Sukses

Mengenal Pondok Pesantren Waria Al Fatah Yogyakarta yang Diasuh Shinta Ratri

Pada awal berdiri, tak banyak waria yang bergabung di pondok pesantren Al Fatah Yogyakarta ini.

Liputan6.com, Jakarta - Pondok Pesantren (Ponpes) Waria Al Fatah Yogyakarta kehilangan sosok pengasuhnya. Shinta Ratri, pengasuh yayasan pondok pesantren tersebut meninggal dunia, Rabu, 1 Februari 2023.

Shinta Ratri dikabarkan meninggal dunia pada usia 60 tahun karena serangan jantung. Shinta Ratri meninggal dunia di RSUD Wirosaban, Yogyakarta.

Sosoknya tak lepas dari pondok pesantren khusus waria yang didirikannya pada 2008 bersama dua waria lainya. Ponpes Al Fatah Yogyakarta hadir untuk memberi kesempatan bagi para transpuan beribadah dan memperdalam agama secara nyaman.

Dikutip dari Merdeka.com, Shinta Ratri menilai, para waria terkadang merasa tidak nyaman dan seringkali mendapat penolakan dari warga. Meski tak selalu berupa kata-kata yang terucap pedas, namun juga tindakan.

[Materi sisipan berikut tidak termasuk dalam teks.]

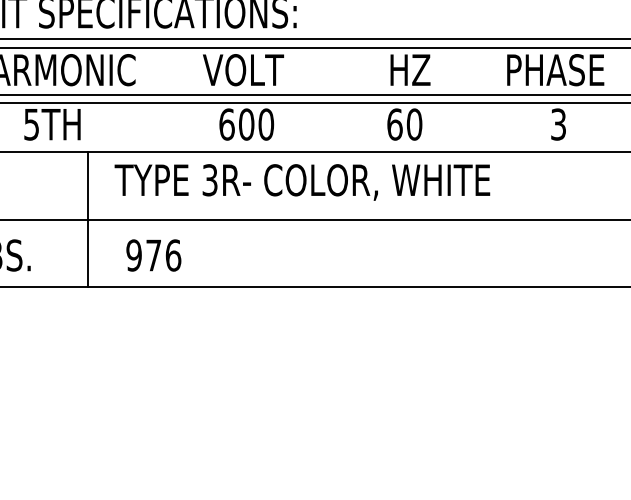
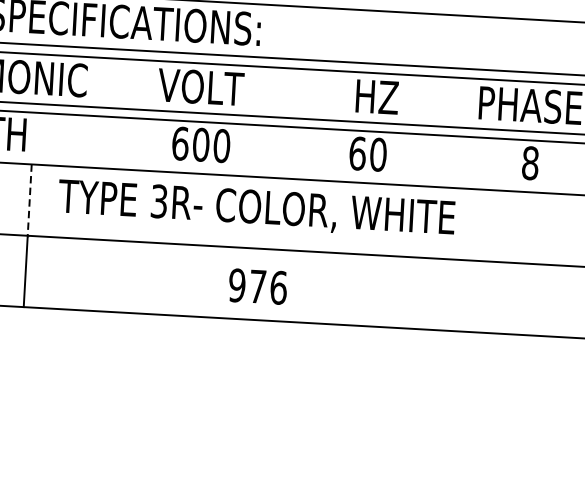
text: (558, 124) -> (530, 163), 3 -> 8
line: (87, 185) -> (29, 199), solid -> dashed
text: (153, 255) -> (257, 286), moved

"Ketika solat di masjid terkadang ada banyak penolakan. Tak selalu berupa kata-kata namun juga tindakan. Saat salat ternyata di sampingnya seorang waria, mereka kemudian pindah. Hal inilah yang membuat waria cenderung lebih nyaman salat di rumah," ujar Shinta waktu itu, Agustus 2021.

Berangkat dari kondisi itulah Shinta Ratri membangun pondok pesantren yang menurutnya adalah madrasah pertama untuk kaum transgender di mana pun di dunia.

Berbeda dengan pesantren pada umumnya dimana santri tinggal dan menetap, di pesantren Al Fatah, waria yang menjadi santri tinggal di rumah masing-masing.

Mereka mengaji dua kali per minggu, Ahad (Minggu) dan Rabu malam. Lantaran jadwal mengaji itu, pesantren waria ini disebut juga dengan pesantren Senin dan Kamis.

 

2 dari 3 halaman

Santri Bebas Memilih Perlengkapan Salat

Pondok pesantren Al Fatah memiliki beragam kelas. Berbagai pelajaran agama diberikan selama pengajian di pondok pesantren itu. Dari doa dan cara salat, membaca Alquran, mengaji fikih, hingga pemahaman beragama.

Pada awal berdiri, tak banyak waria yang bergabung di pondok pesantren ini. Kini, santrinya berasal dari dari beberapa wilayah di Indonesia dengan beragam latar belakang profesi. Ada yang menjadi pengamen di siang hari, bekerja di LSM, pegawai salon, membuka usaha sendiri hingga lainnya.

Ketika salat, para santri waria bebas memilih memakai sarung atau mukena. Tak ada paksaan, semua disesuaikan dengan keyakinan dan ketulusan hari mereka dalam menghadap Allah SWT. Terpenting tentu tetap berlandaskan niat. Beribadah guna mendapat pahala dan ketenangan batin masing-masing.

3 dari 3 halaman

Sempat Vakum

Ponpes Al Fatah sempat vakum karena pendirinya--Maryani--meninggal dunia. Shinta Ratri kemudian meneruskan mengelola dan mengasuh pesantren itu. Dia juga memindahkan lokasi pesantren yang semula di Notoyudan, menjadi di rumahnya.

Kehadiran ponpes itu juga sebagai upaya menghapus stigma negatif waria yang melekat di masyarakat. Para santri transpuan Ponpes Al Fatah terbukti mampu berbaur dan berhubungan baik dengan warga ekitar.

Berkat kerja kerasnya dan semangat mendampingi para waria, Shinta Ratri mendapat penghargaan pejuang hak asasi manusia mewakili Asia Pasifik dari Front Line Defenders pada tahun 2019.

Dalam laman resmi organisasi internasional untuk perlindungan pembela HAM yang berbasis di Irlandia itu disebutkan bahwa Shinta Ratri adalah pendiri sosok yang kuat dan inovatif. Shinta dapat mengakomodasi kebutuhan transpuan dengan menciptakan ruang aman untuk berdoa.

"Ia mengakomodasi kebutuhan individu trans dan menciptakan ruang yang aman bagi mereka untuk menjalankan agama mereka dan menjadi diri mereka sendiri," tulis organisasi itu di laman website Front Line Defenders.